**Exercise brief**. Copy out the items below word for word, from the very first line through the line containing "решит ученик, тем выше будет", including that line.

Segment Open

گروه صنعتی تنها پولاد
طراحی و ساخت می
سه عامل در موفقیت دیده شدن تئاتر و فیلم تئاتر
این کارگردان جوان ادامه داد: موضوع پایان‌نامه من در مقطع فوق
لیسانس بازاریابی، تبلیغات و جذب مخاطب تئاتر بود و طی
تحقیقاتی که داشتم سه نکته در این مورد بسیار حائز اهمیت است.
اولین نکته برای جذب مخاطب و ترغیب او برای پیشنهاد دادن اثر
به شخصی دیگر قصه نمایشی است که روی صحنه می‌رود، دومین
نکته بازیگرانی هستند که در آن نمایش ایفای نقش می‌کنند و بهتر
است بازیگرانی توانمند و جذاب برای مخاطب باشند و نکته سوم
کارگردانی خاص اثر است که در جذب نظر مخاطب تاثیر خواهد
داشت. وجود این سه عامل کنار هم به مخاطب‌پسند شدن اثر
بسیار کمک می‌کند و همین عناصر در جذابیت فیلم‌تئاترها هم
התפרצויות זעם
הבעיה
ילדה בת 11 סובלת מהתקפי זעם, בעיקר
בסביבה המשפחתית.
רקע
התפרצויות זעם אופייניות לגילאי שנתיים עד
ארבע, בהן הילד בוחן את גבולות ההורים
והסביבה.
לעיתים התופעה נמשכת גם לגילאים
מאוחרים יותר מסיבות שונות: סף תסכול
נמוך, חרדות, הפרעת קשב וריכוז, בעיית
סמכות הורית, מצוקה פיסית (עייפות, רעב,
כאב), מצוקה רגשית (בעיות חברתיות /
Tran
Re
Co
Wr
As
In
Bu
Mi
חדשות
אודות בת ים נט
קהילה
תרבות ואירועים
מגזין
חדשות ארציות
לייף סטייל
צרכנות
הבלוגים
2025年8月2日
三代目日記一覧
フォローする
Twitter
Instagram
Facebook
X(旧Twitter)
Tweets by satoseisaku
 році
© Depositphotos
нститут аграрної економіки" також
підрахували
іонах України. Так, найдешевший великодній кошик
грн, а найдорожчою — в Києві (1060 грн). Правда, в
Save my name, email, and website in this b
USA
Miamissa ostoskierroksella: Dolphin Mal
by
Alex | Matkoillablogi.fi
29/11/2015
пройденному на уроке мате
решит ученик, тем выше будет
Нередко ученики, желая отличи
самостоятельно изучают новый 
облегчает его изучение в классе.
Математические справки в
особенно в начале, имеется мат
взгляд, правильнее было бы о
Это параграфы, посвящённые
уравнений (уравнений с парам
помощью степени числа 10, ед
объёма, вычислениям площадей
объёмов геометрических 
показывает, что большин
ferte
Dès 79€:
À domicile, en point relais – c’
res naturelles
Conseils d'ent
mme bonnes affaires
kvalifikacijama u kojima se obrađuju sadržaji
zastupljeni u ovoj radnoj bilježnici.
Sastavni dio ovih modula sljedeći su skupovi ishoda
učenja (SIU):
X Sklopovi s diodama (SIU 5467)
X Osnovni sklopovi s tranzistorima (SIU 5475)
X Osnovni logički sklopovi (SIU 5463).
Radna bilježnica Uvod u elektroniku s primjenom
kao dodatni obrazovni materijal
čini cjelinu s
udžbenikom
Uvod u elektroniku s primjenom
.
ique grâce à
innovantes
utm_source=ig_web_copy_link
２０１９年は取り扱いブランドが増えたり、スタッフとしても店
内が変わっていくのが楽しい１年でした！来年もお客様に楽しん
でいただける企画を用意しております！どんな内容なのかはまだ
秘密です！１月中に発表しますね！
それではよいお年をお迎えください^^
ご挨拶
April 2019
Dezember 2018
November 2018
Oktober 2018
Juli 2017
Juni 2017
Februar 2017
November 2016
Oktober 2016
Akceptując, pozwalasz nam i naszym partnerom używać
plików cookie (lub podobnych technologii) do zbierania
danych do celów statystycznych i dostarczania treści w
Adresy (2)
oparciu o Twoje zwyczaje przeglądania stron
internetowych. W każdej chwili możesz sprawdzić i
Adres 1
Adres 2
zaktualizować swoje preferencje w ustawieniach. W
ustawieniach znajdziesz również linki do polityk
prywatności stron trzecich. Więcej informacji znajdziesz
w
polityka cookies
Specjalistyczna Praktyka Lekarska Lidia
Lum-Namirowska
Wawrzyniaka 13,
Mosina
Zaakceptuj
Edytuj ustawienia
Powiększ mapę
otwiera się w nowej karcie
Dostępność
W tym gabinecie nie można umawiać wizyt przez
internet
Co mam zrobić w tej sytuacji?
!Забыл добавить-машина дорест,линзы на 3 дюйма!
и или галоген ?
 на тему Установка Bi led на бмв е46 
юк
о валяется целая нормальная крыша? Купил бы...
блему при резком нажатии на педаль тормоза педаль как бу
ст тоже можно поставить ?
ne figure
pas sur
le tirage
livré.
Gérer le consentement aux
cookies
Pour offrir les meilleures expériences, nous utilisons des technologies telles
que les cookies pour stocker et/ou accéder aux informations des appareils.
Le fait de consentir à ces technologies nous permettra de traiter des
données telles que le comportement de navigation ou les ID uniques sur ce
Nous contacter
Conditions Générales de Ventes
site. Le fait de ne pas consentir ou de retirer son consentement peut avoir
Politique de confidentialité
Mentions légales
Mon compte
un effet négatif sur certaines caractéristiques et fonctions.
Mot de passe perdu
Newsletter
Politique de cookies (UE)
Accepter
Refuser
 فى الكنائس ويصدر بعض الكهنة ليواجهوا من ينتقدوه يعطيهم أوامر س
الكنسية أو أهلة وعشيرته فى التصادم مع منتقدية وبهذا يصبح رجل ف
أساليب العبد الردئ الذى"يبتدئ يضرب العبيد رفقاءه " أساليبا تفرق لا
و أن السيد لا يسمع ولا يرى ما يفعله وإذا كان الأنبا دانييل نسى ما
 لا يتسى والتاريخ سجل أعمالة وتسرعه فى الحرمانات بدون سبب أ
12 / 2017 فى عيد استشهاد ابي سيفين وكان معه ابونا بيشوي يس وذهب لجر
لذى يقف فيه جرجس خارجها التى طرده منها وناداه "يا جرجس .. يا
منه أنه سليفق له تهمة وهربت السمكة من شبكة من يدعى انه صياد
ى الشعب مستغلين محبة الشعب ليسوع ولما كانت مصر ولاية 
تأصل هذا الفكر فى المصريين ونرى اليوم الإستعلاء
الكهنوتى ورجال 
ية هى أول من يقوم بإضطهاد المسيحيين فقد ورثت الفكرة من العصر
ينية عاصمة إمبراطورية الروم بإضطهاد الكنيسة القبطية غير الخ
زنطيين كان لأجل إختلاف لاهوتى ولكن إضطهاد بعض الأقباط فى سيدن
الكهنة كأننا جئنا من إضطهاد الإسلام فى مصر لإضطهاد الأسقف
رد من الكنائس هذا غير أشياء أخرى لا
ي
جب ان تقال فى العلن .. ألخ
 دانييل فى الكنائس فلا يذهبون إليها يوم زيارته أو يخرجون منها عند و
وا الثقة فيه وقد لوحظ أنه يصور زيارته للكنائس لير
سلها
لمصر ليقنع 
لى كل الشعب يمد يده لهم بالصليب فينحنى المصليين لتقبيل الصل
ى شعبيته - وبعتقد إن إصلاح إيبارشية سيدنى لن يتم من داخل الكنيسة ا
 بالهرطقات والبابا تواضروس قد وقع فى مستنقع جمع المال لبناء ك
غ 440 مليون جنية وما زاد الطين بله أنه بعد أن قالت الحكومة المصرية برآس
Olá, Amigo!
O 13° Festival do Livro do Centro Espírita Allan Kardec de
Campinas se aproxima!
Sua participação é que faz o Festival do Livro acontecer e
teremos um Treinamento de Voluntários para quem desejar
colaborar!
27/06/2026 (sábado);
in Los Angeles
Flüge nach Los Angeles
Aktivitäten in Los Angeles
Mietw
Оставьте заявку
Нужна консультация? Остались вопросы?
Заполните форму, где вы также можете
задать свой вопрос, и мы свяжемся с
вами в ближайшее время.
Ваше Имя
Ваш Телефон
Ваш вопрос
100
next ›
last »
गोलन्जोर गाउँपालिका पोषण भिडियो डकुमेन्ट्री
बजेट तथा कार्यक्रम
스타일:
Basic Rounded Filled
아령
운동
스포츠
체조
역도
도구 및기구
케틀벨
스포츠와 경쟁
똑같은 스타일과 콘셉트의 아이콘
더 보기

Segment Closed

**Response to this task**.
گروه صنعتی تنها پولاد
طراحی و ساخت می
سه عامل در موفقیت دیده شدن تئاتر و فیلم تئاتر
این کارگردان جوان ادامه داد: موضوع پایان‌نامه من در مقطع فوق
لیسانس بازاریابی، تبلیغات و جذب مخاطب تئاتر بود و طی
تحقیقاتی که داشتم سه نکته در این مورد بسیار حائز اهمیت است.
اولین نکته برای جذب مخاطب و ترغیب او برای پیشنهاد دادن اثر
به شخصی دیگر قصه نمایشی است که روی صحنه می‌رود، دومین
نکته بازیگرانی هستند که در آن نمایش ایفای نقش می‌کنند و بهتر
است بازیگرانی توانمند و جذاب برای مخاطب باشند و نکته سوم
کارگردانی خاص اثر است که در جذب نظر مخاطب تاثیر خواهد
داشت. وجود این سه عامل کنار هم به مخاطب‌پسند شدن اثر
بسیار کمک می‌کند و همین عناصر در جذابیت فیلم‌تئاترها هم
התפרצויות זעם
הבעיה
ילדה בת 11 סובלת מהתקפי זעם, בעיקר
בסביבה המשפחתית.
רקע
התפרצויות זעם אופייניות לגילאי שנתיים עד
ארבע, בהן הילד בוחן את גבולות ההורים
והסביבה.
לעיתים התופעה נמשכת גם לגילאים
מאוחרים יותר מסיבות שונות: סף תסכול
נמוך, חרדות, הפרעת קשב וריכוז, בעיית
סמכות הורית, מצוקה פיסית (עייפות, רעב,
כאב), מצוקה רגשית (בעיות חברתיות /
Tran
Re
Co
Wr
As
In
Bu
Mi
חדשות
אודות בת ים נט
קהילה
תרבות ואירועים
מגזין
חדשות ארציות
לייף סטייל
צרכנות
הבלוגים
2025年8月2日
三代目日記一覧
フォローする
Twitter
Instagram
Facebook
X(旧Twitter)
Tweets by satoseisaku
 році
© Depositphotos
нститут аграрної економіки" також
підрахували
іонах України. Так, найдешевший великодній кошик
грн, а найдорожчою — в Києві (1060 грн). Правда, в
Save my name, email, and website in this b
USA
Miamissa ostoskierroksella: Dolphin Mal
by
Alex | Matkoillablogi.fi
29/11/2015
пройденному на уроке мате
решит ученик, тем выше будет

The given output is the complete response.